** Excerpted passage **
↓↓↓
Tatyana Sapunova (b. ~1974) is a Russian biophysicist who was seriously injured by an act of antisemitic terrorism on 27 May 2002. She was subsequently awarded the Order of Courage on 21 June 2002 by President Vladimir Putin, to which she replied, "The news was entirely surprising".

==Background==
Tatyana Sapunova's maternal grandfather was a Yiddish-speaking Jewish doctor from Belarus, who was imprisoned in the 1930s, and then sent to fight in the war. He moved around the U.S.S.R. several times, going from Kyiv to the Ural Mountains, and then to Tomsk in Siberia. His daughter, Yelena (b. ~1947), married a Russian atheist, later saying that she had not felt her Jewishness for much of her life. Their daughter Tatyana was baptised as a Christian, and she grew up not identifying herself as a Jew or Jewish.

==The bomb attack==
On the morning of 27 May 2002, Sapunova was driving along a road about 32 km southwest of Moscow, with her 4-year-old daughter and 55-year-old mother Yelena as passengers, when she spotted a sign near the roadside bearing a slogan variously translated as "Death to Yids", or "Death to the Kikes". The sign had in fact been there for at least a day, but no-one had taken it down. Tatyana was greatly offended by it, stopped her car, and got out to take the sign down. However, it was booby-trapped, and when she pulled on the sign, it set off a bomb, resulting in severe wounds to her legs, hands, and face. She was left with burns and lost sight in one eye.

===Her treatment===
Sapunova was treated in a hospital in Russia, where she was visited by Rabbi Berel Lazar, one of Russia's two chief rabbis, and the man for whom a Russian security source has claimed was the intended victim. Lazar arranged for her to be flown to Israel for further treatment, for which various Jewish organisations offered to provide money. In Israel, Sapunova received further treatment for burns and eye damage.
↑↑↑
** Stored data **
↓↓↓
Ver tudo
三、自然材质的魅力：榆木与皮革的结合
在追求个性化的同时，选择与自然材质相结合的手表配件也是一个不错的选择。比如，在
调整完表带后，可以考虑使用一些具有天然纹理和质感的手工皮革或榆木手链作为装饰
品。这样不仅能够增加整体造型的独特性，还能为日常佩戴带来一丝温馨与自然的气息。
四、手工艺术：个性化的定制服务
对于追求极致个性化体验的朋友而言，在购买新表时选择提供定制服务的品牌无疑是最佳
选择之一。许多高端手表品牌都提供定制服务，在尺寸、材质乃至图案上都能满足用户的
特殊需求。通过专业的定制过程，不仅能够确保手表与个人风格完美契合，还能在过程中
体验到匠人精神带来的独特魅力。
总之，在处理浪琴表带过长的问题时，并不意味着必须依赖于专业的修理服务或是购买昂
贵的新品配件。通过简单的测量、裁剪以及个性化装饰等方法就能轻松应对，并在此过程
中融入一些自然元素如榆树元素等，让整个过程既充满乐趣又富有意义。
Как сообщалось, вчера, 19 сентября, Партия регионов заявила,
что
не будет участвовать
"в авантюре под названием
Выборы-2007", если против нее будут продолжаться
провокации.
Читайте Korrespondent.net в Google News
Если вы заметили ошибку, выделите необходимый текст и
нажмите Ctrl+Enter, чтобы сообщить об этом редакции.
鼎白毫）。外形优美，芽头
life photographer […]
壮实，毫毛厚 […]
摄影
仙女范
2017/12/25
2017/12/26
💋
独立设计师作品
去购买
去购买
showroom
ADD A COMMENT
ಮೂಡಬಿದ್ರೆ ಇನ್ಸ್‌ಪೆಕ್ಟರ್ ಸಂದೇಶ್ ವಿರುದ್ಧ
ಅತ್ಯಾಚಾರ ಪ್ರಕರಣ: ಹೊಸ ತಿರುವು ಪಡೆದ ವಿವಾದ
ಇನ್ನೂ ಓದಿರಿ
↑↑↑
Extract the part of the text about Tatyana Sapunova starting at "Tatyana Sapunova (b." and ending at "Jew or Jewish.", copied word for word. The items are not needed for what is asked here.

** Written response **
Tatyana Sapunova (b. ~1974) is a Russian biophysicist who was seriously injured by an act of antisemitic terrorism on 27 May 2002. She was subsequently awarded the Order of Courage on 21 June 2002 by President Vladimir Putin, to which she replied, "The news was entirely surprising".

==Background==
Tatyana Sapunova's maternal grandfather was a Yiddish-speaking Jewish doctor from Belarus, who was imprisoned in the 1930s, and then sent to fight in the war. He moved around the U.S.S.R. several times, going from Kyiv to the Ural Mountains, and then to Tomsk in Siberia. His daughter, Yelena (b. ~1947), married a Russian atheist, later saying that she had not felt her Jewishness for much of her life. Their daughter Tatyana was baptised as a Christian, and she grew up not identifying herself as a Jew or Jewish.